### Lesetext
►

# taz.de -- Il Cinema Ritrovato in Bologna: Die Zukunft der Vergangenheit
       
       > Eine Woche lang suspendiert das Kino den Alltagsbetrieb und wird von
       > seiner eigenen Geschichte überschwemmt: Il Cinema Ritrovato in Bologna.
       
 (IMG) Bild: „Le ciel est à vous“ von 1944: Zartes Drama im realistischen Stil über ein Ehepaar und dessen gemeinsamer Liebe für die Luftfahrt.

◄

### Angezeigte Daten
►

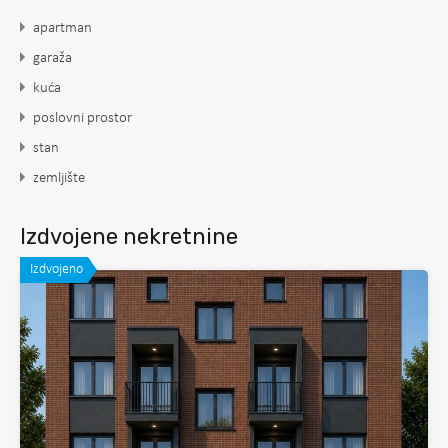
apartman
garaža
kuća
poslovni prostor
stan
zemljište
Izdvojene nekretnine
Izdvojeno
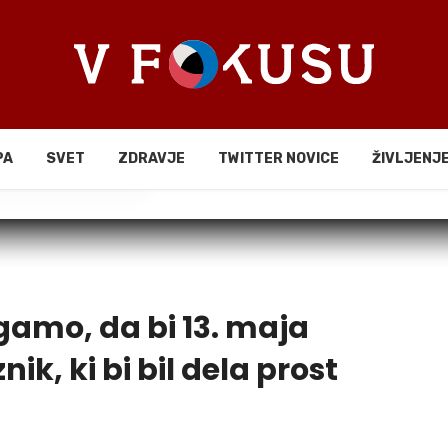
PA
SVET
ZDRAVJE
TWITTER NOVICE
ŽIVLJENJ
li
gamo, da bi 13. maja
ik, ki bi bil dela prost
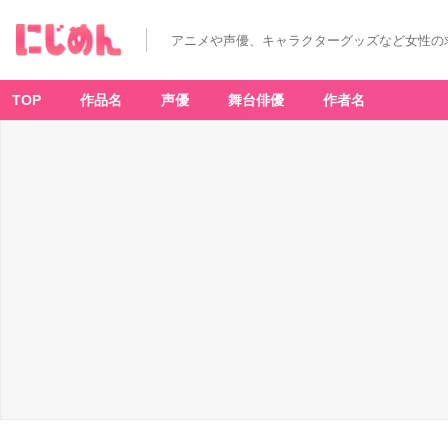
アニメや声優、キャラクターグッズなど女性の
TOP
作品名
声優
舞台俳優
作者名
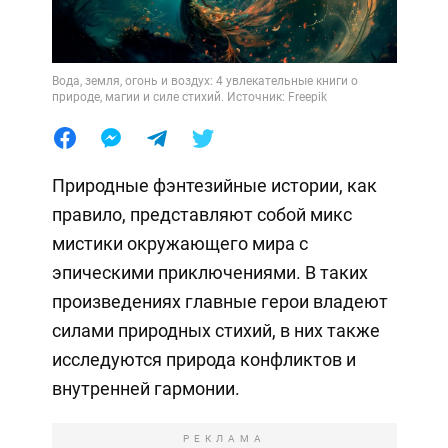
Вода, земля, огонь и воздух: 4 увлекательные книги о
природе, магии и силе стихий. Источник: Freepik
Природные фэнтезийные истории, как
правило, представляют собой микс
мистики окружающего мира с
эпическими приключениями. В таких
произведениях главные герои владеют
силами природных стихий, в них также
исследуются природа конфликтов и
внутренней гармонии.
РЕКЛАМА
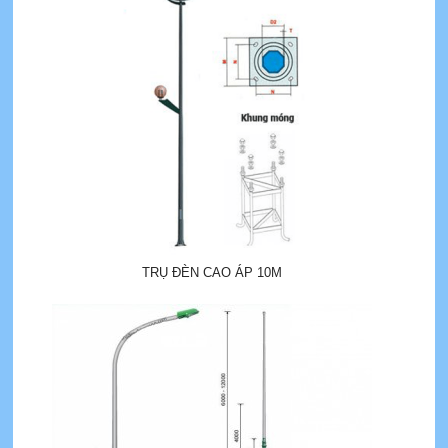
TRỤ ĐÈN CAO ÁP 10M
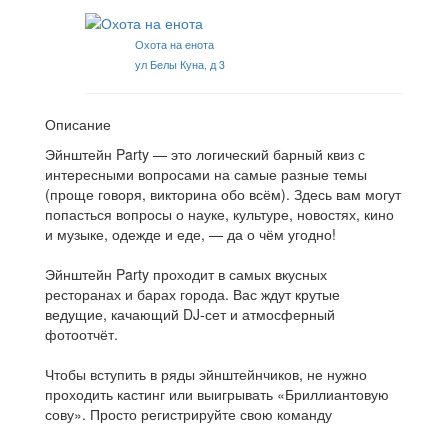
Охота на енота
ул Белы Куна, д 3
Описание
Эйнштейн Party — это логический барный квиз с
интересными вопросами на самые разные темы
(проще говоря, викторина обо всём). Здесь вам могут
попасться вопросы о науке, культуре, новостях, кино
и музыке, одежде и еде, — да о чём угодно!
Эйнштейн Party проходит в самых вкусных
ресторанах и барах города. Вас ждут крутые
ведущие, качающий DJ-сет и атмосферный
фотоотчёт.
Чтобы вступить в ряды эйнштейнчиков, не нужно
проходить кастинг или выигрывать «Бриллиантовую
сову». Просто регистрируйте свою команду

◄

### Aufgaben
1) Wie lange suspendiert das Kino laut dem Lesetext über Il Cinema Ritrovato den Alltagsbetrieb?
2) Prüfe anhand des Lesetexts über Il Cinema Ritrovato, ob diese Aussagen zutreffen: (a) Das Festival findet in Bologna statt. (b) „Le ciel est à vous“ stammt aus dem Jahr 1954. (c) Das Ehepaar in „Le ciel est à vous“ teilt eine Liebe zur Luftfahrt. Antworte jeweils mit Ja oder Nein und zitiere die entscheidenden Worte des Texts.
3) Führe den Lesetext über Il Cinema Ritrovato nach seinem letzten Satz weiter.
Das Material hat mit dem Lesetext über Il Cinema Ritrovato nichts zu tun.

### Lösungen
1) Eine Woche lang.

2)
(a) Ja: »Il Cinema Ritrovato in Bologna«
(b) Nein: »„Le ciel est à vous“ von 1944«
(c) Ja: »dessen gemeinsamer Liebe für die Luftfahrt«

3)
       Ein Schriftzug schiebt sich quer über das Bild: „Die Pflicht“. Der
       Leuchtturmwärter Bréhan rafft sich auf und geleitet ein von Wind und Wellen
       gebeuteltes Schiff sicher in den Hafen mithilfe desselben Scheinwerfers,
       der seinem Sohn vorher zuerst den Verstand und dann das Leben gekostet
       hatte. Wenn Bréhan vom Film, in einer Art kinematografisch-religiösen
       Intervention, zur Ordnung gerufen wird, dann hat man im Kinosaal eine tour
       de force sondergleichen hinter sich: „Gardiens de phare“ aus dem Jahr 1928,
       ein später Stummfilm des französischen Meisterregisseurs Jean Grémillon,
       ist ein ekstatischer Film über das Licht und die Psychose; und also auch
       ein Film über das Kino.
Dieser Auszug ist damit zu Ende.